Le cause spicce di questo cambiamento globale del problema della malnutrizione sono da imputarsi alla grande quantità di cibo di scarsa qualità prodotto, pubblicizzato e distribuito a prezzi apparentemente bassi, ma anche altre condizioni sociali promuovono questo stato di cose tra cui la diminuzione dell’attività fisica generale.
La malnutrizione risulta strettamente correlata al numero di donne che lavorano fuori casa. Come facile prevedere, ove è minore la presenza della donna in casa, maggiore sarà la richiesta di cibo processato, pronto da mangiare o semplicemente da scaldare. Il valore del lavoro della donna in casa non sarà mai troppo enfatizzato.

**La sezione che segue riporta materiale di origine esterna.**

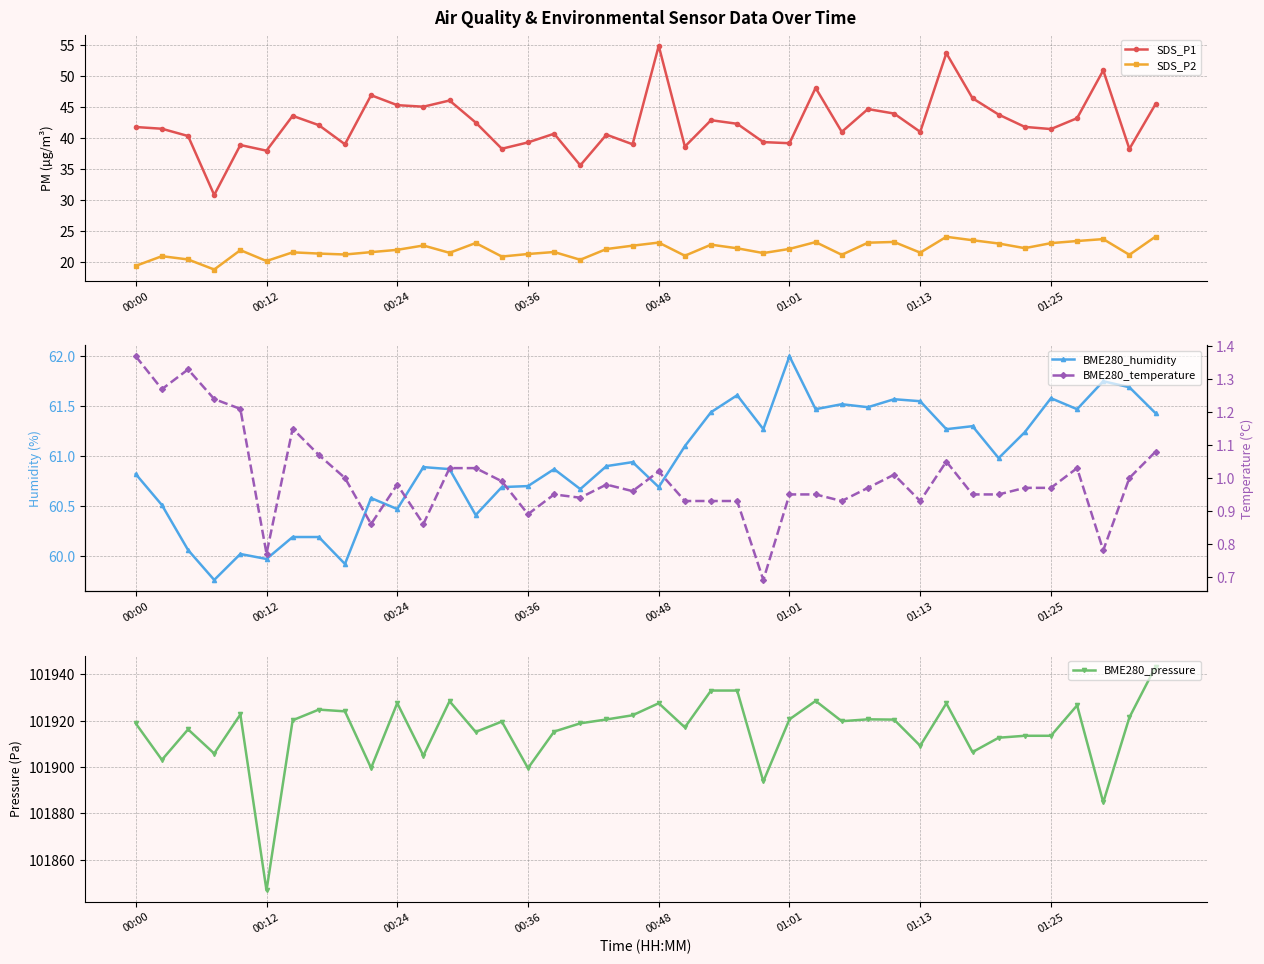

True or false: SDS_P2 has more than 0 points higher than both neighbors.

True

Tra le numerose osservazioni epidemiologiche fatte dagli autori di questi lavori ce n’è una che vorrei sottolineare. L’obesità sta aumentando in maggior misura proprio nei paesi più poveri e in particolare in quelli che mai sono riusciti a portare la denutrizione sopra i livelli che ci si era riproposti di superare tramite gli immancabili e spesso fallimentari progetti dell’UNICEF/WHO. Questa osservazione la dice lunga su come il problema alimentare abbia solo cambiato aspetto senza mai risolversi, in ogni modo esso è sempre a carico dei più poveri, i quali sono passati dalla denutrizione all’obesità, senza passare per una fase intermedia, a riprova del fatto che ancora di malnutrizione si tratta.
Le ricadute in termini economici su un popolo malnutrito sono incalcolabili ma evidenti. Per inciso sta emergendo con forza come il consumo di cibo spazzatura durante i primi 1000 giorni di vita, partendo quindi dalla mamma che ne mangia quando ancora gravida, sembra essere un fattore predittivo importantissimo di problemi nutritivi del bambino durante la sua vita successiva.

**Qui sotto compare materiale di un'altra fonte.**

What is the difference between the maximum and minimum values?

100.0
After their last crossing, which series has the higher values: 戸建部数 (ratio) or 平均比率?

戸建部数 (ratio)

Le cause un po’ più profonde di un simile stato di cose sono presto dette. Una quantità di cibo ipercalorico, trasformato, pronto all’uso, aberrante dal punto di vista nutrizionale, che per di più iperstimola e quindi diseduca con i suoi eccessi di sali e zuccheri le papille gustative, specie e non solo dei più giovani, è una vera e propria arma di distruzione di massa. Come al solito ad essere sottoposti più pesantemente a tale ennesimo gioco sono i più poveri. Si potrebbero avere dei guadagni enormi in termini di salute pubblica e quindi anche economicamente, semplicemente mettendo argine all’acceso al cibo evidentemente insalubre e nocivo. Il coraggio e la lungimiranza di una tale politica porterebbe vantaggi enormi a costo zero, specie se messi a confronto con le dispendiosissime campagne vaccinali dell’OMS e a quelle altrettanto disastrose e onerose promosse dall’Unicef.

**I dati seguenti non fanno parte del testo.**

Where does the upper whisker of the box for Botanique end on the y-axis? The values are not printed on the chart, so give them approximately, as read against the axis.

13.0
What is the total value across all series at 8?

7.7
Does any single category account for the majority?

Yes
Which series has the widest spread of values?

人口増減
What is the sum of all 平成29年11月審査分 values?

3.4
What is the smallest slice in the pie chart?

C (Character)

La popolazione dei paesi industrializzati non è certo immune al problema, e passare tra gli scaffali stracolmi di cibo spazzatura dei supermercati italiani o vedere le file domenicali fuori dai fast food di Roma, mi fa pensare che sia velleitario affrontare il problema dal punto di vista culturale. Chissà forse la tassa sulle merendine non era proprio una brutta idea.